Você escreve um pouco todos os dias ou em períodos concentrados? Você tem uma meta de escrita diária?
Escrevo todos os dias mesmo que seja meia lauda, mesmo que eu apague tudo no dia seguinte por achar insuficiente. A constância é fundamental. Não tenho uma meta diária, mas todos os dias me proponho a escrever, ou desenhar, qualquer coisa que exercite a criatividade e ajude a organizar meus pensamentos. Tenho uma meta semanal de produzir pelo menos quatro poemas, mas não me frustro se não consigo. O importante é o medidor qualitativo.

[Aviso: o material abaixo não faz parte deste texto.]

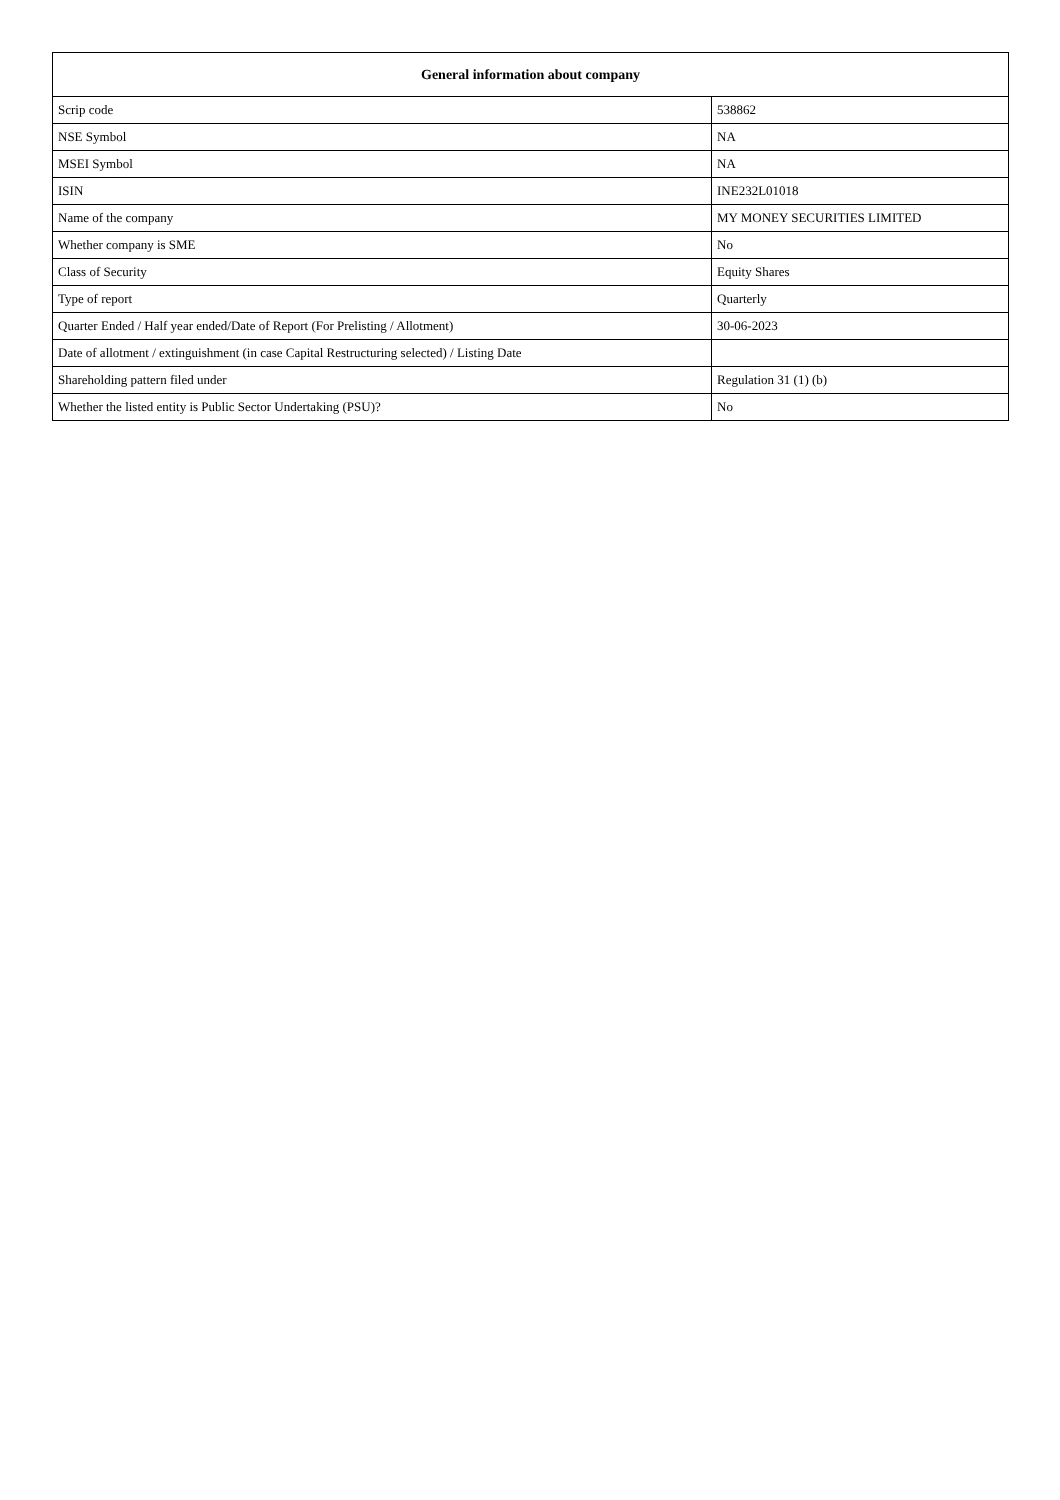| General information about company | |
| --- | --- |
| Scrip code | 538862 |
| NSE Symbol | NA |
| MSEI Symbol | NA |
| ISIN | INE232L01018 |
| Name of the company | MY MONEY SECURITIES LIMITED |
| Whether company is SME | No |
| Class of Security | Equity Shares |
| Type of report | Quarterly |
| Quarter Ended / Half year ended/Date of Report (For Prelisting / Allotment) | 30-06-2023 |
| Date of allotment / extinguishment (in case Capital Restructuring selected) / Listing Date | |
| Shareholding pattern filed under | Regulation 31 (1) (b) |
| Whether the listed entity is Public Sector Undertaking (PSU)? | No |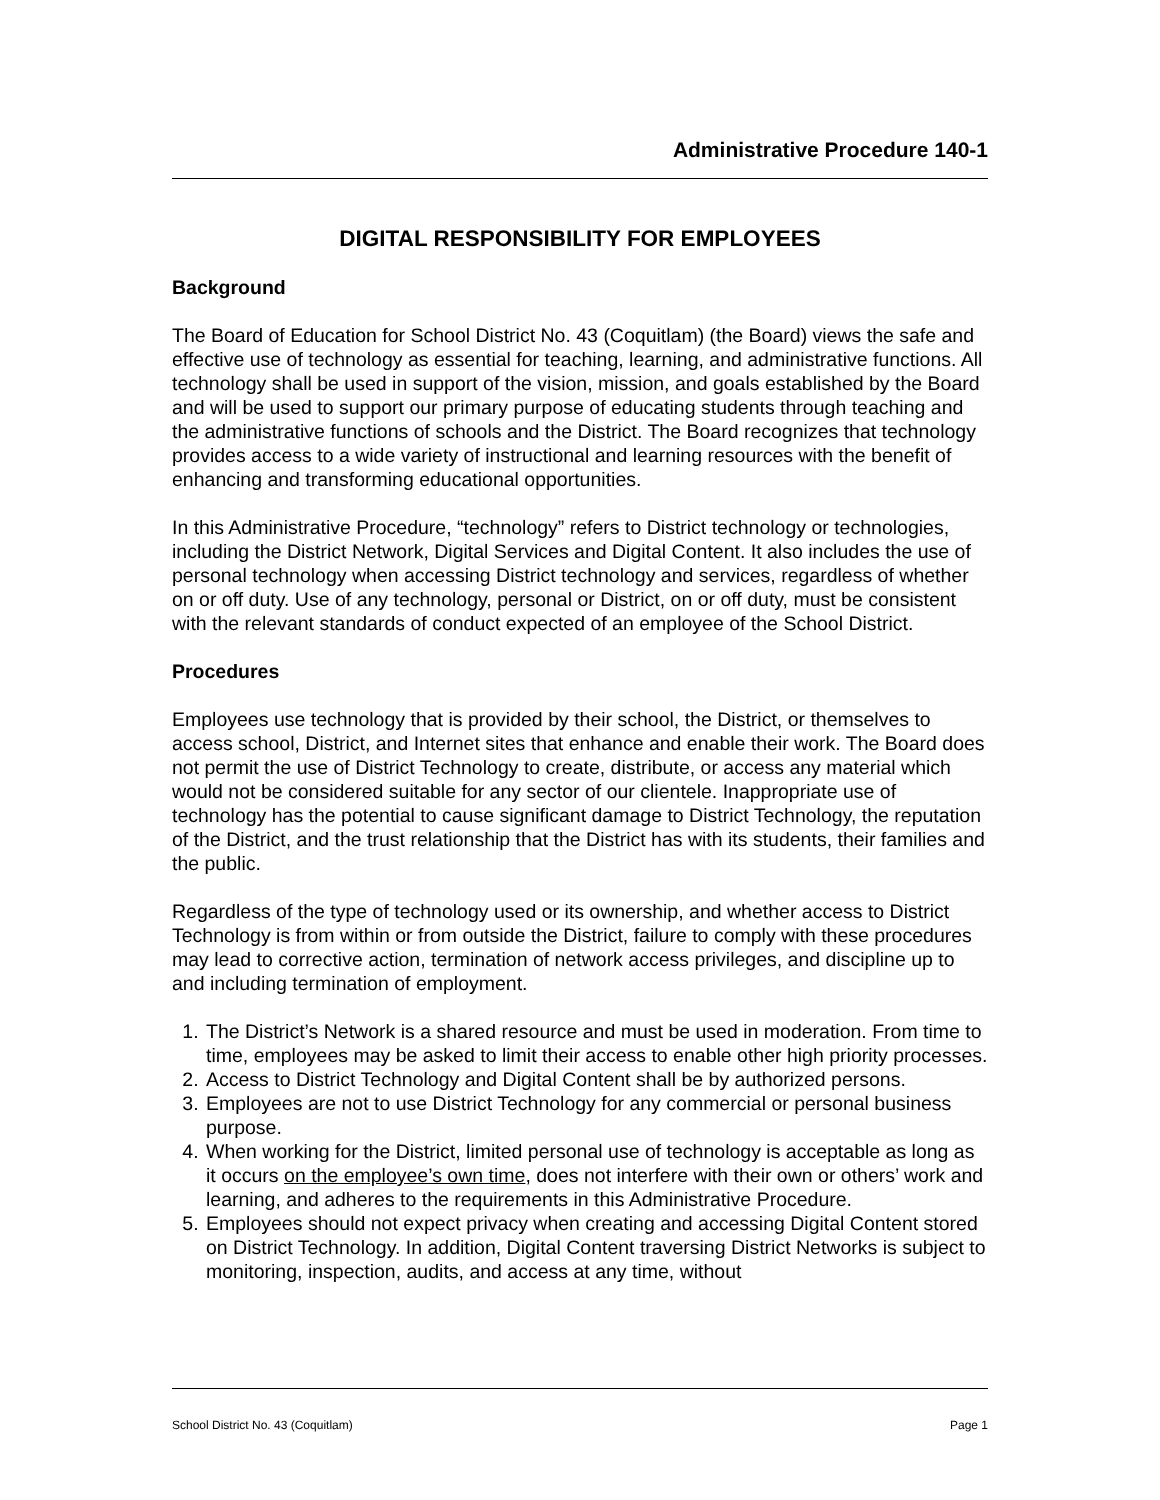Administrative Procedure 140-1
DIGITAL RESPONSIBILITY FOR EMPLOYEES
Background
The Board of Education for School District No. 43 (Coquitlam) (the Board) views the safe and effective use of technology as essential for teaching, learning, and administrative functions. All technology shall be used in support of the vision, mission, and goals established by the Board and will be used to support our primary purpose of educating students through teaching and the administrative functions of schools and the District. The Board recognizes that technology provides access to a wide variety of instructional and learning resources with the benefit of enhancing and transforming educational opportunities.
In this Administrative Procedure, “technology” refers to District technology or technologies, including the District Network, Digital Services and Digital Content. It also includes the use of personal technology when accessing District technology and services, regardless of whether on or off duty. Use of any technology, personal or District, on or off duty, must be consistent with the relevant standards of conduct expected of an employee of the School District.
Procedures
Employees use technology that is provided by their school, the District, or themselves to access school, District, and Internet sites that enhance and enable their work. The Board does not permit the use of District Technology to create, distribute, or access any material which would not be considered suitable for any sector of our clientele. Inappropriate use of technology has the potential to cause significant damage to District Technology, the reputation of the District, and the trust relationship that the District has with its students, their families and the public.
Regardless of the type of technology used or its ownership, and whether access to District Technology is from within or from outside the District, failure to comply with these procedures may lead to corrective action, termination of network access privileges, and discipline up to and including termination of employment.
1. The District’s Network is a shared resource and must be used in moderation. From time to time, employees may be asked to limit their access to enable other high priority processes.
2. Access to District Technology and Digital Content shall be by authorized persons.
3. Employees are not to use District Technology for any commercial or personal business purpose.
4. When working for the District, limited personal use of technology is acceptable as long as it occurs on the employee’s own time, does not interfere with their own or others’ work and learning, and adheres to the requirements in this Administrative Procedure.
5. Employees should not expect privacy when creating and accessing Digital Content stored on District Technology. In addition, Digital Content traversing District Networks is subject to monitoring, inspection, audits, and access at any time, without
School District No. 43 (Coquitlam) Page 1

Como é o seu processo de escrita? Uma vez que você compilou notas suficientes, é difícil começar? Como você se move da pesquisa para a escrita?
Já caí na besteira da imaturidade de enxergar escrita como inspiração. Quando comecei a enxergar a literatura com seriedade e com pretensões profissionais percebi que deve haver metodologia, horas de dedicação, discussão entre os pares, estudos de referências. Então hoje o cuidado que tenho com o meu processo é bem maior. Tenho processos diferentes para cada gênero literário. Na poesia tudo começa através percepção da realidade, vou compilando palavras, frases, desenhos. Depois de transcrever para o computador, procuro trabalhar bastante a forma, os vocábulos, estudar novas possibilidades. Tento organizar em eixos temáticos, criar pequenas coletâneas, fazer com que os poemas dialoguem entre si. Já na prosa há necessidade de uma pesquisa mais aprofundada, então estabeleço uma metodologia mais acirrada, sobretudo se há criação de personagens. Faço um desenho de cada um deles, crio as roupas, faço playlist das músicas que eles ouviriam, converso com pessoas que me pareçam com aquela personagem que quero dar voz.
Como você lida com as travas da escrita, como a procrastinação, o medo de não corresponder às expectativas e a ansiedade de trabalhar em projetos longos?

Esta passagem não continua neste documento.